Daily Post Prompt: Blindly

You Lil’ Turkey You

 

 

o-doortohell3-570

I try to learn a new word or a check out some news from NASA because I like to try to lean one new thing a day- on purpose.

Today I wanted to know what happens when you fall into lava- I don’t know about you but when I was kid my favorite game was ” Hot Lava ” and when I would fall into the Lava I used to like to pretend I was turning into a Lava Monster. It’s funny how in a strange way I was right about that.

Here is my take away from  what I read:

You’ll stick to the  surface of the lava and you’ll cook just like a piece of steak in a frying pan. Your bones will cook too.
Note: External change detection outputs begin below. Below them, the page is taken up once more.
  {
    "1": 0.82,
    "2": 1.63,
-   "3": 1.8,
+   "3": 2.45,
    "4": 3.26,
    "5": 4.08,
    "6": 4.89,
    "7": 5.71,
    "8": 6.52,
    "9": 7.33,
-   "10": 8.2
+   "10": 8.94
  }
I’m guessing there’s one big flash pain and then you turn into a charred shriveled horror.

I’m not sure if a lot of screaming is involved- maybe from the people watching. I’m not so sure about the Lava Surfer. Given that you start to cook right away I’m not sure how much noise you could make if your tongue is roasting in your mouth, but anything is possible.
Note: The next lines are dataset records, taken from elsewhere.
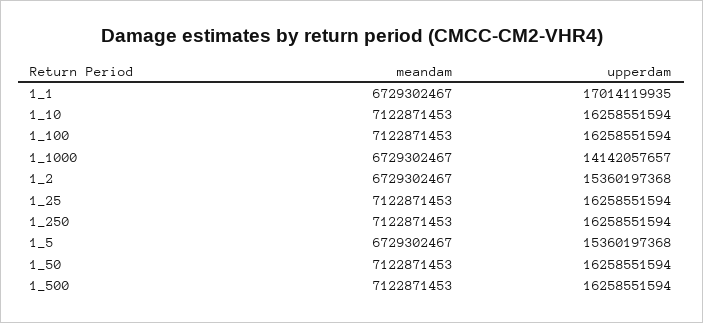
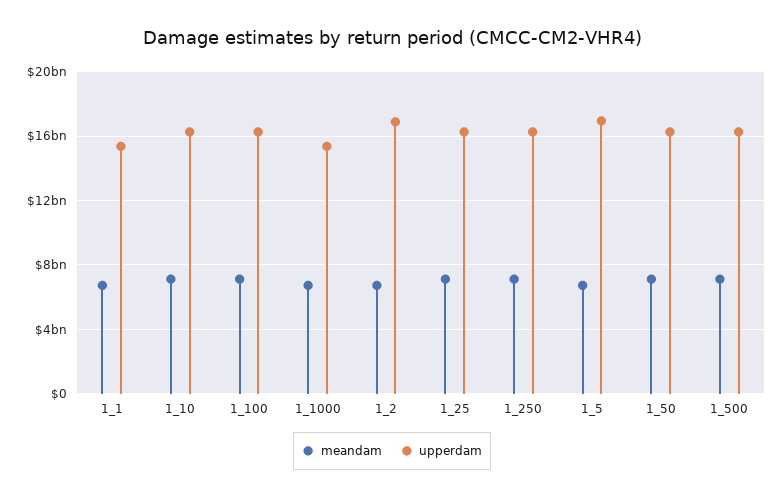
  {
    "meandam": {
      "1_1": 6729302467,
      "1_10": 7122871453,
      "1_100": 7122871453,
      "1_1000": 6729302467,
      "1_2": 6729302467,
      "1_25": 7122871453,
      "1_250": 7122871453,
      "1_5": 6729302467,
      "1_50": 7122871453,
      "1_500": 7122871453
    },
    "upperdam": {
-     "1_1": 17014119935,
+     "1_1": 15500000000,
      "1_10": 16258551594,
      "1_100": 16258551594,
-     "1_1000": 14142057657,
+     "1_1000": 15500000000,
-     "1_2": 15360197368,
+     "1_2": 17000000000,
      "1_25": 16258551594,
      "1_250": 16258551594,
-     "1_5": 15360197368,
+     "1_5": 17000000000,
      "1_50": 16258551594,
      "1_500": 16258551594
    }
  }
Here’ a little something else  to keep in mind- if you fell into lava and cooked, you’d create  pretty impressive explosion. It’s called fountaining.

I’m not absolutely positive, but I would imagine that you hitting lava would be like one of those turkey in a deep fryer explosion- let’s take a look at it, shall we?

There are a billion ways to die, if I had to pick one I don’t think I’d pick the one where I end up like a turkey in a deep fryer mishap.

But I’d probably watch it on youtube- like the rest of the people who surfed the net and asked the same question I did today.